◆ Work instructions: List all lines of the data that include the string "strong".

Dataset entries:
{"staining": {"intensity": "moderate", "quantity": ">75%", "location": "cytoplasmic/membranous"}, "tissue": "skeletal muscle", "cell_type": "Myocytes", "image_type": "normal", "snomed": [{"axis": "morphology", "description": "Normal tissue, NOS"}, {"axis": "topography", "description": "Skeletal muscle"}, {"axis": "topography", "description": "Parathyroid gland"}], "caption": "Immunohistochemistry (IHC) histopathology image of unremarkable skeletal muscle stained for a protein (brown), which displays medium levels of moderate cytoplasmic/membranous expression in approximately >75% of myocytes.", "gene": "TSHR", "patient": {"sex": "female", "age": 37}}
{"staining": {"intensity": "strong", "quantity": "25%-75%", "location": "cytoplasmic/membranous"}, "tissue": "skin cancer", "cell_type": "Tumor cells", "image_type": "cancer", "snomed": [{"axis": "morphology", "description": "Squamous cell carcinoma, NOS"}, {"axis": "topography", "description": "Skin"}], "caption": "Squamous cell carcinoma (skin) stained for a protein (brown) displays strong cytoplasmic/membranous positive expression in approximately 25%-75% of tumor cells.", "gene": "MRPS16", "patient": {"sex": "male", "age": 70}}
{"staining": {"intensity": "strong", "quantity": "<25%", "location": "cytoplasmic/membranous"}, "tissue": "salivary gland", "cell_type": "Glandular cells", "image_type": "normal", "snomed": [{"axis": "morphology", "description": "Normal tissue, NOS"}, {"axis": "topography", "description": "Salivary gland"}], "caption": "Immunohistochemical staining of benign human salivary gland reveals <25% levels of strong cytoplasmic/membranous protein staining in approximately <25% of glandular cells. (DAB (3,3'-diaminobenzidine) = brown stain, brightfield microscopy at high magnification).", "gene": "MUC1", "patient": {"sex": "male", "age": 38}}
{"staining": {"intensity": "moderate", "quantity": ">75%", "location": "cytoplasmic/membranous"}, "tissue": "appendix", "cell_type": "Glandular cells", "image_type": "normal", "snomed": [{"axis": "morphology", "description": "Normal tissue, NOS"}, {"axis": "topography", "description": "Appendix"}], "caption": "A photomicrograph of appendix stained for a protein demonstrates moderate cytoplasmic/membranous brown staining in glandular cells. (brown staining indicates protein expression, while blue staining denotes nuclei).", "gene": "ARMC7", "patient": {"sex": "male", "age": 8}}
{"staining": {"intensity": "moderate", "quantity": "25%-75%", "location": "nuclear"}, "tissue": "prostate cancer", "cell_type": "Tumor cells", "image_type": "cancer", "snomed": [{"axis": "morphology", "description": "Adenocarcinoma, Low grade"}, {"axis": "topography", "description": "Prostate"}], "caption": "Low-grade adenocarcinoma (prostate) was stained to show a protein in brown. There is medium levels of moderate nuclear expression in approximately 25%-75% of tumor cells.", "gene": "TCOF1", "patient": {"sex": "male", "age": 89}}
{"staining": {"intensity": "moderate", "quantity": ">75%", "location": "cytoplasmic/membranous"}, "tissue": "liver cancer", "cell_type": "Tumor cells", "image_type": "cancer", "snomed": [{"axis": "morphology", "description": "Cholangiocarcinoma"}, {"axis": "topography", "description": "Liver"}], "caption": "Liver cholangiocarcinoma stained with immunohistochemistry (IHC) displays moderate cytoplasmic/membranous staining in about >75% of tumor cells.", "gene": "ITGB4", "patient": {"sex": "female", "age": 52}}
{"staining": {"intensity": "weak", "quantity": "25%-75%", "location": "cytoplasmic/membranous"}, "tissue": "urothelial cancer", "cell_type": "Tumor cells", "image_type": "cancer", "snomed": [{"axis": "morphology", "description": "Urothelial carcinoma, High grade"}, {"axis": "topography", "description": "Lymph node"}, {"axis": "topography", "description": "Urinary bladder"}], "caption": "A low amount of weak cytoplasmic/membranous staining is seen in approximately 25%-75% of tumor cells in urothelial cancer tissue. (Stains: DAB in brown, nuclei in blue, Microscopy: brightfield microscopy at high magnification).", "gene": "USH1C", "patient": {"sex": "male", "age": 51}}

◆ Output:
{"staining": {"intensity": "strong", "quantity": "25%-75%", "location": "cytoplasmic/membranous"}, "tissue": "skin cancer", "cell_type": "Tumor cells", "image_type": "cancer", "snomed": [{"axis": "morphology", "description": "Squamous cell carcinoma, NOS"}, {"axis": "topography", "description": "Skin"}], "caption": "Squamous cell carcinoma (skin) stained for a protein (brown) displays strong cytoplasmic/membranous positive expression in approximately 25%-75% of tumor cells.", "gene": "MRPS16", "patient": {"sex": "male", "age": 70}}
{"staining": {"intensity": "strong", "quantity": "<25%", "location": "cytoplasmic/membranous"}, "tissue": "salivary gland", "cell_type": "Glandular cells", "image_type": "normal", "snomed": [{"axis": "morphology", "description": "Normal tissue, NOS"}, {"axis": "topography", "description": "Salivary gland"}], "caption": "Immunohistochemical staining of benign human salivary gland reveals <25% levels of strong cytoplasmic/membranous protein staining in approximately <25% of glandular cells. (DAB (3,3'-diaminobenzidine) = brown stain, brightfield microscopy at high magnification).", "gene": "MUC1", "patient": {"sex": "male", "age": 38}}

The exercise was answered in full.